Exact reproduction of all the data is needed.

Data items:
^^^^^^^^

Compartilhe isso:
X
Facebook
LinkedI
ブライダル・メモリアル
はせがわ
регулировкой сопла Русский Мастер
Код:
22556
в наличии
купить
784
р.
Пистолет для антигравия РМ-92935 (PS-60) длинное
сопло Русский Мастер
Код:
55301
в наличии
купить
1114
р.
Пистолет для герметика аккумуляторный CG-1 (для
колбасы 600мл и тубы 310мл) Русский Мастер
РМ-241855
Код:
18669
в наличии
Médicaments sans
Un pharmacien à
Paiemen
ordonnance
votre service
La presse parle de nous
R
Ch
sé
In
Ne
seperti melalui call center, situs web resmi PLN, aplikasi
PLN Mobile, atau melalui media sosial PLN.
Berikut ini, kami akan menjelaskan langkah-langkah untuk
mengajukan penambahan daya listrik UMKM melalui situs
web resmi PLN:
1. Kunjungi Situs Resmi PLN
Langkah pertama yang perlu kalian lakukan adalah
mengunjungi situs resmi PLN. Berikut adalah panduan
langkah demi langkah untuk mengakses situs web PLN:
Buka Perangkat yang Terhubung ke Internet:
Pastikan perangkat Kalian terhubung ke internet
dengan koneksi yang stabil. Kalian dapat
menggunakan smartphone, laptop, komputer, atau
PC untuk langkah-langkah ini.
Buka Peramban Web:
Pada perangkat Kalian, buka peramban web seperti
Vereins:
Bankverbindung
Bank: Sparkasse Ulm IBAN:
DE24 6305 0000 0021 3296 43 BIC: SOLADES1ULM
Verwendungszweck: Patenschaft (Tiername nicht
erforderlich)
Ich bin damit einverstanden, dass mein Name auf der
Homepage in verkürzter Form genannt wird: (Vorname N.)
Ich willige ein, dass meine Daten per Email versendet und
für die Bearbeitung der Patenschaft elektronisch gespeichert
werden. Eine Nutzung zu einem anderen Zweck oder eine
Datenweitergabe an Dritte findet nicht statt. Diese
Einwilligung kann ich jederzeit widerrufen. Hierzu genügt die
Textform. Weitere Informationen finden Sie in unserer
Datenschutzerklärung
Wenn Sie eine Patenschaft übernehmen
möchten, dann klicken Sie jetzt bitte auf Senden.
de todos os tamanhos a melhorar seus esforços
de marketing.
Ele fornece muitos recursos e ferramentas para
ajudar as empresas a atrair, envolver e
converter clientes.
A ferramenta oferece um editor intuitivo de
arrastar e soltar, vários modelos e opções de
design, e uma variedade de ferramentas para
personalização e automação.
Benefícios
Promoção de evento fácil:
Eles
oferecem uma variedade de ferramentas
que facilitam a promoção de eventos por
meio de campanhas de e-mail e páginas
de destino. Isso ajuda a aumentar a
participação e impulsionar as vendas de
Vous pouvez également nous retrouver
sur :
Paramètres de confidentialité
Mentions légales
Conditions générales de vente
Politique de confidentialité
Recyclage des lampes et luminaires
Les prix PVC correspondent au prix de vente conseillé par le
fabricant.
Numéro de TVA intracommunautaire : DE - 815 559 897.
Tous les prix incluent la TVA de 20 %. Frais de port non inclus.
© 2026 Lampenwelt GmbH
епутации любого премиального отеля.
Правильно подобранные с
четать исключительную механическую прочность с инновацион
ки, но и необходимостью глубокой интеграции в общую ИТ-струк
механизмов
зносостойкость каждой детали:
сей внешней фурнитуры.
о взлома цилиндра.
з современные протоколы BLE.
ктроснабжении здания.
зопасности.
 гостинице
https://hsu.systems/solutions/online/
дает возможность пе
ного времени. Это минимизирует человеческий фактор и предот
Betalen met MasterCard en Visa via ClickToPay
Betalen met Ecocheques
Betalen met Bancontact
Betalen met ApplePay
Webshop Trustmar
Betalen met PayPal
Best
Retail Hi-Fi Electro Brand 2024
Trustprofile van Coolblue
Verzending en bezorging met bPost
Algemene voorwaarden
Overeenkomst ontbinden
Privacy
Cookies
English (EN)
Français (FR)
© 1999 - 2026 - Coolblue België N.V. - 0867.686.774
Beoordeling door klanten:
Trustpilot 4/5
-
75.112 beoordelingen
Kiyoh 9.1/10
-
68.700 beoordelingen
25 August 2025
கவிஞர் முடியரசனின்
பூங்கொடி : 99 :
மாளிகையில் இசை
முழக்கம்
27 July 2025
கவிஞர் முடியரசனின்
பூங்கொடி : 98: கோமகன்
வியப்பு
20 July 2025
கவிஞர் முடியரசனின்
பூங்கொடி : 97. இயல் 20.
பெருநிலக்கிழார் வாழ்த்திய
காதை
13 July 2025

^^^^^^^^

- FINAL ANSWER
Compartilhe isso:
X
Facebook
LinkedI
ブライダル・メモリアル
はせがわ
регулировкой сопла Русский Мастер
Код:
22556
в наличии
купить
784
р.
Пистолет для антигравия РМ-92935 (PS-60) длинное
сопло Русский Мастер
Код:
55301
в наличии
купить
1114
р.
Пистолет для герметика аккумуляторный CG-1 (для
колбасы 600мл и тубы 310мл) Русский Мастер
РМ-241855
Код:
18669
в наличии
Médicaments sans
Un pharmacien à
Paiemen
ordonnance
votre service
La presse parle de nous
R
Ch
sé
In
Ne
seperti melalui call center, situs web resmi PLN, aplikasi
PLN Mobile, atau melalui media sosial PLN.
Berikut ini, kami akan menjelaskan langkah-langkah untuk
mengajukan penambahan daya listrik UMKM melalui situs
web resmi PLN:
1. Kunjungi Situs Resmi PLN
Langkah pertama yang perlu kalian lakukan adalah
mengunjungi situs resmi PLN. Berikut adalah panduan
langkah demi langkah untuk mengakses situs web PLN:
Buka Perangkat yang Terhubung ke Internet:
Pastikan perangkat Kalian terhubung ke internet
dengan koneksi yang stabil. Kalian dapat
menggunakan smartphone, laptop, komputer, atau
PC untuk langkah-langkah ini.
Buka Peramban Web:
Pada perangkat Kalian, buka peramban web seperti
Vereins:
Bankverbindung
Bank: Sparkasse Ulm IBAN:
DE24 6305 0000 0021 3296 43 BIC: SOLADES1ULM
Verwendungszweck: Patenschaft (Tiername nicht
erforderlich)
Ich bin damit einverstanden, dass mein Name auf der
Homepage in verkürzter Form genannt wird: (Vorname N.)
Ich willige ein, dass meine Daten per Email versendet und
für die Bearbeitung der Patenschaft elektronisch gespeichert
werden. Eine Nutzung zu einem anderen Zweck oder eine
Datenweitergabe an Dritte findet nicht statt. Diese
Einwilligung kann ich jederzeit widerrufen. Hierzu genügt die
Textform. Weitere Informationen finden Sie in unserer
Datenschutzerklärung
Wenn Sie eine Patenschaft übernehmen
möchten, dann klicken Sie jetzt bitte auf Senden.
de todos os tamanhos a melhorar seus esforços
de marketing.
Ele fornece muitos recursos e ferramentas para
ajudar as empresas a atrair, envolver e
converter clientes.
A ferramenta oferece um editor intuitivo de
arrastar e soltar, vários modelos e opções de
design, e uma variedade de ferramentas para
personalização e automação.
Benefícios
Promoção de evento fácil:
Eles
oferecem uma variedade de ferramentas
que facilitam a promoção de eventos por
meio de campanhas de e-mail e páginas
de destino. Isso ajuda a aumentar a
participação e impulsionar as vendas de
Vous pouvez également nous retrouver
sur :
Paramètres de confidentialité
Mentions légales
Conditions générales de vente
Politique de confidentialité
Recyclage des lampes et luminaires
Les prix PVC correspondent au prix de vente conseillé par le
fabricant.
Numéro de TVA intracommunautaire : DE - 815 559 897.
Tous les prix incluent la TVA de 20 %. Frais de port non inclus.
© 2026 Lampenwelt GmbH
епутации любого премиального отеля.
Правильно подобранные с
четать исключительную механическую прочность с инновацион
ки, но и необходимостью глубокой интеграции в общую ИТ-струк
механизмов
зносостойкость каждой детали:
сей внешней фурнитуры.
о взлома цилиндра.
з современные протоколы BLE.
ктроснабжении здания.
зопасности.
 гостинице
https://hsu.systems/solutions/online/
дает возможность пе
ного времени. Это минимизирует человеческий фактор и предот
Betalen met MasterCard en Visa via ClickToPay
Betalen met Ecocheques
Betalen met Bancontact
Betalen met ApplePay
Webshop Trustmar
Betalen met PayPal
Best
Retail Hi-Fi Electro Brand 2024
Trustprofile van Coolblue
Verzending en bezorging met bPost
Algemene voorwaarden
Overeenkomst ontbinden
Privacy
Cookies
English (EN)
Français (FR)
© 1999 - 2026 - Coolblue België N.V. - 0867.686.774
Beoordeling door klanten:
Trustpilot 4/5
-
75.112 beoordelingen
Kiyoh 9.1/10
-
68.700 beoordelingen
25 August 2025
கவிஞர் முடியரசனின்
பூங்கொடி : 99 :
மாளிகையில் இசை
முழக்கம்
27 July 2025
கவிஞர் முடியரசனின்
பூங்கொடி : 98: கோமகன்
வியப்பு
20 July 2025
கவிஞர் முடியரசனின்
பூங்கொடி : 97. இயல் 20.
பெருநிலக்கிழார் வாழ்த்திய
காதை
13 July 2025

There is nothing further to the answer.